Alma Winkler was born on this day, April 17th, in 1894. I am not sure Alma ever set foot in the Perry County or North Cape Girardeau County area, but she does have a connection. Alma was born in California. That is California, Missouri, which is not far from Jefferson City, this state’s capital. Alma’s parents were Herman and Bertha (Teichgraeber) Winkler.
Alma’s parents are interesting because of their places of origin in Germany. Herman was from Niederfrohna, which is the town where Rev. Keyl, one of the pastors who was part of the Gesellschaft in 1839 was from. It is the town in Germany after which the present-day town of Frohna, Missouri is named. Bertha Teichgraeber was from Langenchursdorf, which was the hometown of Rev. C.F.W. Walther. These two German towns are only about 3-4 miles from each other. Here is a map of that area in Germany.
Herman and Bertha were married in Niederfrohna and did not move their family to America until 1882. This couple had a dozen children, and Alma was number nine in line. Alma’s father, Herman, was a farmer in California, Missouri.
At least three Winkler daughters ended up in Topeka, Kansas. This 1920 census record shows these three living in the same household. Minnie Lawrence was a Winkler before she was married.
By this time, Alma was a forelady in a mattress factory in Topeka.
Before we move on with Alma’s life, we need to head down to New Wells, Missouri to look at a Vogel family. In 1861, a boy by the name of Adolph Alexander Vogel was born and baptized at Immanuel Lutheran Church in New Wells, which is located in Shawnee Township in Cape Girardeau County. He was the son of Alexander and Mathilda (Schuppan) Vogel. You must not confuse this person with the Adolph August Vogel who was born later in Frohna who became a pastor and served at Trinity Lutheran Church in Altenburg for so many years. Although these two men are not the same person, they may be somehow related because I found evidence that both of them could trace ancestors who spent time in Beardstown, Illinois. I am not at home today, and cannot check some Clinton Wunderlich resources we have in our museum that involve the Vogel family.
Alexander Vogel moved his family to Topeka, Kansas in the 1870’s. We find an important clue concerning this move on a passport application that he made in 1894.
This document illustrates that Alexander had moved his family to Topeka in 1874. By the way, Topeka can be found in Shawnee County in Kansas. One other interesting item on this form is that Alexander requested that the passport be sent to Rev. Stephanus Keyl in New York City. That was the son of the Rev. Keyl mentioned earlier in this story.
Back to Adolph Vogel. In this 1880 census, we do not find Adolph with the rest of his family. He would have been 19 years old at the time.
I could not locate him in any other 1880 census either. However, we do know that he managed to get back to New Wells, Missouri to find his wife. On October 5, 1884, he married Henrietta Kutscher at Immanuel Lutheran Church.
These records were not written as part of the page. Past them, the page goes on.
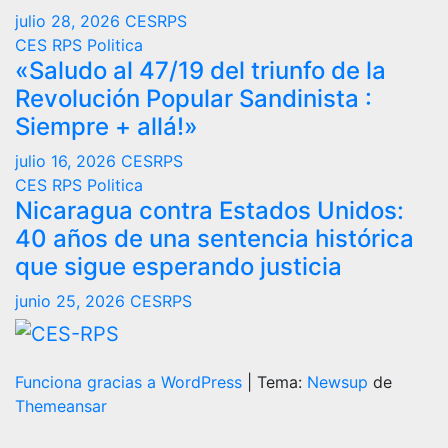
julio 28, 2026
CESRPS
CES RPS
Politica
«Saludo al 47/19 del triunfo de la
Revolución Popular Sandinista :
Siempre + allá!»
julio 16, 2026
CESRPS
CES RPS
Politica
Nicaragua contra Estados Unidos:
40 años de una sentencia histórica
que sigue esperando justicia
junio 25, 2026
CESRPS
Funciona gracias a WordPress
|
Tema:
Newsup
de
Themeansar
Adolph had a clothes cleaning business in Topeka. This couple had a whole bunch of children, all born in Topeka. Their fourth child was Walter Vogel, who became a machinist for the railroad. It is somewhat debatable how many wives Walter had, but it was at least two. One wife was Marie (Mueller) Vogel, and she died in 1930. You might wonder if she was a Perry County Mueller, but census records indicate she was born in Ohio. Marie is buried in the Topeka Cemetery. Here is her gravestone.
Let’s backtrack a little. Walter’s World War I draft registration gives more detailed information about his occupation.
First of all, this form says he is working for A.T. & S.F. Railway. That would have been the Atchison, Topeka, & Santa Fe Railway. That railway pretty much followed the route of the old Santa Fe Trail. This map shows the comparison between the railway and the trail.
The railway went beyond Santa Fe all the way to California.
One other interesting fact on Walter’s WWI draft form was that it says he was both a machinist and a musician. Now there is an interesting combination of talents.
You will recall that Alma Winkler was working in Topeka at the time that Walter was raising his family there. After the death of Walter’s wife, he married again. This time he married Alma. However, it seems they did not get married in Topeka. Their marriage is documented in the state of California.
Alma died in 1977; Walter died in 1981. I am not exactly sure where Alma died, but I found a record that said Walter died in Los Angeles County. I could not locate grave sites for either one.
I found this story to be interesting. The Lutheran connections between our home area here and those in California, Missouri, as well as those in Topeka, Kansas fascinate me. So from Shawnee to Shawnee and from California to California we find an interesting confluence of German Lutheran folks.